I know when r is radius of convergence of power series
Power series is uniformly converge on Any closed interval of (-r , r)
I want know when power series converges on (-r , r] , [-r,r] or [-r,r) each case can include each endpoint of interval as a uniformly convergence domain?
On
In order to find whether or not the power series is uniformly convergent on $[-r,r)\\$ or $(-r,r]\\$ or $[-r,r]\\$ you need to find that if the series is convergent at the end points i.e. $\sum a_n(-r)^n\\$ or $\sum a_nr^n\\$ or both are convergent respectively.
This way you can include an end point to the interval of uniform convergence.
I hope it helps : )
On
In these notes, Abel's theorem is given in the form
Theorem $6.5.4$: If $\sum_{n=0}^\infty a_nx^n$ converges at $x=R>0$, then the power series converges uniformly on $[0,R]$. A similar result holds when the series converges at $x=-R<0$.
The proof is given in an appendix, and is too long to include here. I'm not familiar with Abel's theorem in this form. I know it as asserting that if the series converges at an endpoint, then the limit function is continuous as $x$ approaches the endpoint from inside the interval of convergence. I felt that Abel's theorem, in the form I know it, was the key to the proof, but I couldn't do it. I'll have to read this proof.
Anyway, the answer to your question is "yes."
It is likely that you need to test those functions individually, as when deriving the formula for convergence radius, we used Cauchy's test, which is $$\limsup _{n \to \infty} a_n ^{\frac 1 n} = c$$ 1) If $c \lt 1$ the series converges
2) If $c \gt 1$ the series diverges
3) If $c = 1$ the test is inconclusive
Therefore there are examples where a power series converges absolutely or conditionally at both end point, conditionally at one and diverges at one, or diverges at both.
However if a power series is convergent on a end point, it is converges uniformly there.
Proof (WARNING: see comments) Suppose that this is not true. Without losing generality, suppose that a power series is convergent on $x_0+r$, but is not uniformly convergent.

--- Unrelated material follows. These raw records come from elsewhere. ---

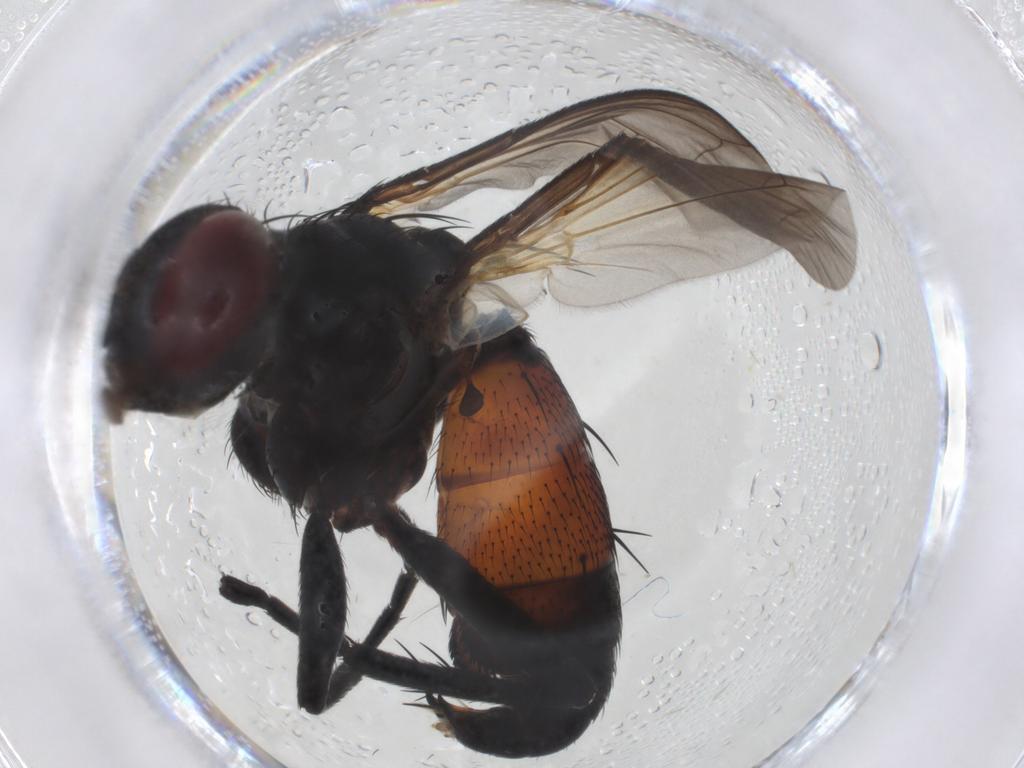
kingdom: Animalia
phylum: Arthropoda
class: Insecta
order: Diptera
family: Tachinidae
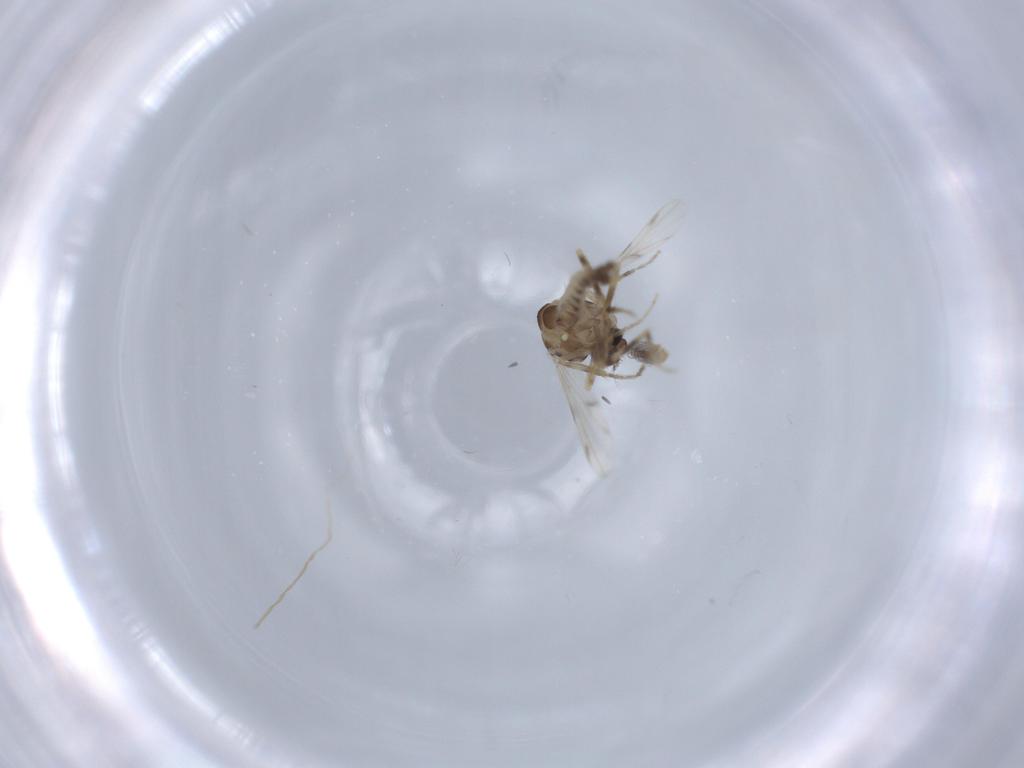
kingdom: Animalia
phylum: Arthropoda
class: Insecta
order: Diptera
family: Ceratopogonidae
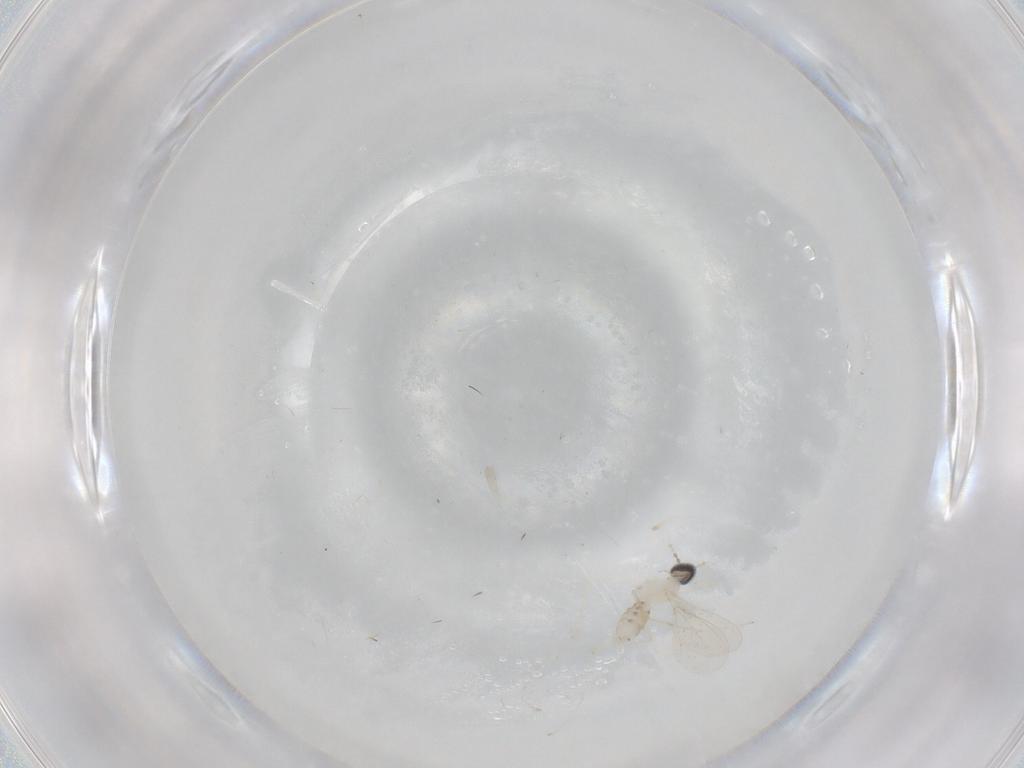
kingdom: Animalia
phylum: Arthropoda
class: Insecta
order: Diptera
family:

Since it is uniformly convergent on every compact subset of $(x_0-r,x_0+r)$, this means that for any $\epsilon \gt 0$, the series is uniformly convergent on $[x_0,x_0+r-\epsilon]$.
Therefore it is not uniformly convergent on $[x_0+r-\epsilon,x_0+r]$, which means for some $\epsilon^* \gt 0$, there is no such a number $N \gt 0$ such that as long as $n \gt N$, for all $x \in [x_0+r-\epsilon,x_0+r]$, $\lvert F_n(x) - F(x) \rvert \lt \epsilon^* $.
Therefore for all number $N \gt 0$, there is some number $x^* \in [x_0+r-\epsilon,x_0+r]$, such that $\lvert F_n(x^*) - F(x^*) \rvert \gt \epsilon^*$.
Now let $N = 1, 2, 3, ...$ and we will get a list of $x^*_1, x^*_2, x^*_3, ...$. The collection $\{(x^*_i,x^*_{i+1})\}$ is a open covering of $[x_0+r-\epsilon,x_0+r]$, since the latter is compact, by applying Heine-Borel theorem, we can conclude that the power series is not convergent at $x_0+r$, which is a contradiction. $\square$